Going From Many Schemas To One Schema

A great deal of time in SQL Server is spent in relatively simple Extract-Transform-Load (ETL) scenarios that involve taking data in one format, cleaning it, normalizing it, and bringing it into SQL Server so it can be fully utilized. In some cases, these ETL tasks simply involve transferring data from one set of SQL Server tables to another; for instance, when one is moving from a production database to an analysis database, but the schema may not be the same between the databases. There are also cases when you need to move from several databases with similar, but not identical schemas, into one consolidating databases. For instance, this can happen when merging from several slightly different production databases into one unified analysis databases.

One of the simplest ways that the schemas can be different is if one of them has columns that the other does not. For instance, take a company with many subdivisions, each of which maintains their own database with its own customer table. Two of those tables may look like:

create table test.dbo.customer (
 custId varchar(25),
 lastName varchar(50),
 firstName varchar(50),
 phoneNumber varchar(11)
 )
create table test2.dbo.customer (
 custId varchar(25),
 lastName varchar(50),
 middleInitial varchar(1),
 firstName varchar(50),
 phoneNumber varchar(11)
 )

The only difference between them is that one has a column for middleInitial and the other does not. Assume there was a requirement to merge those into one master table such as:

create table test3.dbo.customerAnalysis (
 custId varchar(25),
 lastName varchar(50),
 middleInitial varchar(1),
 firstName varchar(50),
 phoneNumber varchar(11)
 )

With only those two source tables, it would be trivially easy to write two insert statements to bring them into the master analysis table and put them into a procedure and run as needed. But if there are many tables, and perhaps a variety of differences between them, then it may be worth looking at more dynamic solutions that addresses the problem at a higher level of abstraction. This could be done very effectively by using the information schemas available in SQL Server 2005 and 2008.
++++
• STATED GOAL: Reproduce the article on merging schemas from "Going From Many" up to and including "unified analysis databases.". The records have no connection to the article on merging schemas.
++++
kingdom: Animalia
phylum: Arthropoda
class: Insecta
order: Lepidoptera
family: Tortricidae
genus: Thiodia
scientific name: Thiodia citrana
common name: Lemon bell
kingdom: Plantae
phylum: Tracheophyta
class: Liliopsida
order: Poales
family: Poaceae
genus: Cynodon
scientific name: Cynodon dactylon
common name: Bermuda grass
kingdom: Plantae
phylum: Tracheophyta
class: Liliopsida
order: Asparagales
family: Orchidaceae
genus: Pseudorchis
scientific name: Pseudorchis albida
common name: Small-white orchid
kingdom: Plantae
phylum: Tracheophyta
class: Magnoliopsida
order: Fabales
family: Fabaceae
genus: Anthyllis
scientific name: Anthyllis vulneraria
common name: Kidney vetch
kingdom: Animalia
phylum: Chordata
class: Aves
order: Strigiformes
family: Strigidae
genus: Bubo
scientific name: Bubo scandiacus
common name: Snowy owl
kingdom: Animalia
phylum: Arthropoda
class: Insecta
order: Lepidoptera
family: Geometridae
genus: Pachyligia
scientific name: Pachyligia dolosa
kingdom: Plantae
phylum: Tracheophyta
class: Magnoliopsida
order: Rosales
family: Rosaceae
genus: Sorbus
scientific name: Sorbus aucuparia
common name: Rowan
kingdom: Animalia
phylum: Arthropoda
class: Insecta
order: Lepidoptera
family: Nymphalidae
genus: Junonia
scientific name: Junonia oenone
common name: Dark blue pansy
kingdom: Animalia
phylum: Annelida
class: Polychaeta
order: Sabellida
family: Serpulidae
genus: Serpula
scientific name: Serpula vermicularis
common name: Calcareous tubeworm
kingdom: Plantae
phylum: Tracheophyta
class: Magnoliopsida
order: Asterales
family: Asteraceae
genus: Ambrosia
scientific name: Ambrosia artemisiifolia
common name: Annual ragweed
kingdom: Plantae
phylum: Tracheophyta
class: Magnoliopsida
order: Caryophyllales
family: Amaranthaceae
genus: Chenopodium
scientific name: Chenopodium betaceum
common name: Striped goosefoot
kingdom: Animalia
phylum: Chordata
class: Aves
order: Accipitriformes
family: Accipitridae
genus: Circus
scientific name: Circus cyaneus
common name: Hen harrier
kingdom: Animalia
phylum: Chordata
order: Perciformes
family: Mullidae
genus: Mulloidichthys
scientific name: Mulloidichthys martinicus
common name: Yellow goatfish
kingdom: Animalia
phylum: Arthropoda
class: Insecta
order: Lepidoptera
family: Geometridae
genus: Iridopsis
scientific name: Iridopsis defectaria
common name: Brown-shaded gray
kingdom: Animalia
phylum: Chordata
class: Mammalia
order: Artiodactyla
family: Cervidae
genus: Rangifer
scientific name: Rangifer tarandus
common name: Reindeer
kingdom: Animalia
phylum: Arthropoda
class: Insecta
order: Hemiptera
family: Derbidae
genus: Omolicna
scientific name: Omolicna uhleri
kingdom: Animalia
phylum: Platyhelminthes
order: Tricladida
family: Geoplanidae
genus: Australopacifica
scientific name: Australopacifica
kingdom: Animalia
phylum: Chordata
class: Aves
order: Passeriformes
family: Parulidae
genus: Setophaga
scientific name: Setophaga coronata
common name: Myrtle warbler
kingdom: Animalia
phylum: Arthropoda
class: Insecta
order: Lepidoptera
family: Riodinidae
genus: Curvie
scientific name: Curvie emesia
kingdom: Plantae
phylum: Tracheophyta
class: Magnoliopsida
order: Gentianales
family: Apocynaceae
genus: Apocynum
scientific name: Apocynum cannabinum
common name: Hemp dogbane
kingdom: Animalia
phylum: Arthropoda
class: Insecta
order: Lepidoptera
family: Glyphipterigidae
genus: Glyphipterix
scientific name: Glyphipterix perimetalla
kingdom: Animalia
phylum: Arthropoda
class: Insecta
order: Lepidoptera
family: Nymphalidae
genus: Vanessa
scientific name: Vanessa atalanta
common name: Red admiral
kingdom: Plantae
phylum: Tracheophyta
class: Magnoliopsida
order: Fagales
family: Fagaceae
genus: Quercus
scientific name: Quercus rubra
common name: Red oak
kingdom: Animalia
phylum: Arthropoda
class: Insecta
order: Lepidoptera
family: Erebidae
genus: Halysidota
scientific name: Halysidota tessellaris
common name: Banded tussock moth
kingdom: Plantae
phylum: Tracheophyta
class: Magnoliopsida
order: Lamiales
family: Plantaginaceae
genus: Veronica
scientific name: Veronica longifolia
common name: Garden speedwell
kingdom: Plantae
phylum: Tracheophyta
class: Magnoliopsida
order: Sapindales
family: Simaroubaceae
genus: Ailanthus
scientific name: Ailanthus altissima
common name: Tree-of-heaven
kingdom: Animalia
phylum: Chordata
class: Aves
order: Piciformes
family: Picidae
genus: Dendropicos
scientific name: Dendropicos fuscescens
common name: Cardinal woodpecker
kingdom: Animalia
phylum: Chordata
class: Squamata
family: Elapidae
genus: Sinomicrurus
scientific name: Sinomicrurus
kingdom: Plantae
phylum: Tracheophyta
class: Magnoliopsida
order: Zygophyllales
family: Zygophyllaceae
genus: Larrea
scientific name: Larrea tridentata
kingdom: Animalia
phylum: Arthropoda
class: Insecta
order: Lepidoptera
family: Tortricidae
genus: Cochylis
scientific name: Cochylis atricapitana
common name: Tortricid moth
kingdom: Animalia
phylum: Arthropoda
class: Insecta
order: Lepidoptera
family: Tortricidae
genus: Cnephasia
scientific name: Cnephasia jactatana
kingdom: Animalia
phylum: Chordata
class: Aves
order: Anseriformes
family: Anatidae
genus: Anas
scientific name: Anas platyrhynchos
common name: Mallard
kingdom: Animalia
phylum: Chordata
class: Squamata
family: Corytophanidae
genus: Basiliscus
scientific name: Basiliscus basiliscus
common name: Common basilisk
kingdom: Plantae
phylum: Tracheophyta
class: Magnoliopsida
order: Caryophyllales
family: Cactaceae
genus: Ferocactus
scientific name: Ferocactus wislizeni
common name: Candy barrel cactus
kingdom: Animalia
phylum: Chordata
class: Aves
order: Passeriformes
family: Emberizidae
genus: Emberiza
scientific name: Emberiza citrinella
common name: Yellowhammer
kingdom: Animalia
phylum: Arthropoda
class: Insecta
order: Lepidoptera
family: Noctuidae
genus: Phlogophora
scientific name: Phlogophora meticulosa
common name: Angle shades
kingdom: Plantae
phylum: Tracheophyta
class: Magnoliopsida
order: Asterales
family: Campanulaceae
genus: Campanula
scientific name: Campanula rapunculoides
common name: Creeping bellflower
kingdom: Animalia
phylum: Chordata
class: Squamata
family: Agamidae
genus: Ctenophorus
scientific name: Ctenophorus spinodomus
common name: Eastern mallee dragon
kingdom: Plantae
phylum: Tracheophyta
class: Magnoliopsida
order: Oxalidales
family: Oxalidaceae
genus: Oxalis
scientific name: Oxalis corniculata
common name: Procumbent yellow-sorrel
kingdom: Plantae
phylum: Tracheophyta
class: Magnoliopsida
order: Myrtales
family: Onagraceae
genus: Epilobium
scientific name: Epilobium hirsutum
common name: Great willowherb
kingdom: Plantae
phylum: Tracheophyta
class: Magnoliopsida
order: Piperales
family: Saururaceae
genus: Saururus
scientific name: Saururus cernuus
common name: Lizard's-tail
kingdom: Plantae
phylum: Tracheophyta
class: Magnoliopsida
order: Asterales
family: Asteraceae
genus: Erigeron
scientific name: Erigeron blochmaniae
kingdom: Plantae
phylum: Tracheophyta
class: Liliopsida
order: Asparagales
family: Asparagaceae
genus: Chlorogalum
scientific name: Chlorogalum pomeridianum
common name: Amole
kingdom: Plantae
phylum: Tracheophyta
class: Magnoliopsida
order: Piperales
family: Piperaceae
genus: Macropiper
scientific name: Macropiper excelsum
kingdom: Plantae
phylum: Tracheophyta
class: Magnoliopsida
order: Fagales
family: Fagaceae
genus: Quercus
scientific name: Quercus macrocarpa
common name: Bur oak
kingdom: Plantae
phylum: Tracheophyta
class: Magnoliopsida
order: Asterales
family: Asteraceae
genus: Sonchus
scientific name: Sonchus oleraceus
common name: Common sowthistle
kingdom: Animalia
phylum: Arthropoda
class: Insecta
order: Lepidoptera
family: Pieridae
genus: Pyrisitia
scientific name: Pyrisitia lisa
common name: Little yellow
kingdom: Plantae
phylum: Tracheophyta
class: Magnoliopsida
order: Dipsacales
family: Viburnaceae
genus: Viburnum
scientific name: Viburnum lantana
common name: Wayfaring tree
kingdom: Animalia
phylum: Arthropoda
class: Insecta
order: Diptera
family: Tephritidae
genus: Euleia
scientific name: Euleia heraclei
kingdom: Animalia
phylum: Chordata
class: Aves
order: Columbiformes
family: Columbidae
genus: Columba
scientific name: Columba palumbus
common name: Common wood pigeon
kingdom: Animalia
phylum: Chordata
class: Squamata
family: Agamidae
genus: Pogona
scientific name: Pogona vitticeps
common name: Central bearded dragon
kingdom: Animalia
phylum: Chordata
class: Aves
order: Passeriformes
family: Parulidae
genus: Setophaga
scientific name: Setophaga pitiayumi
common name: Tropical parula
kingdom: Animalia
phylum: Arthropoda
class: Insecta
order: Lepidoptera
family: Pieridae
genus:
++++
• TASK SOLUTION:
Going From Many Schemas To One Schema

A great deal of time in SQL Server is spent in relatively simple Extract-Transform-Load (ETL) scenarios that involve taking data in one format, cleaning it, normalizing it, and bringing it into SQL Server so it can be fully utilized. In some cases, these ETL tasks simply involve transferring data from one set of SQL Server tables to another; for instance, when one is moving from a production database to an analysis database, but the schema may not be the same between the databases. There are also cases when you need to move from several databases with similar, but not identical schemas, into one consolidating databases. For instance, this can happen when merging from several slightly different production databases into one unified analysis databases.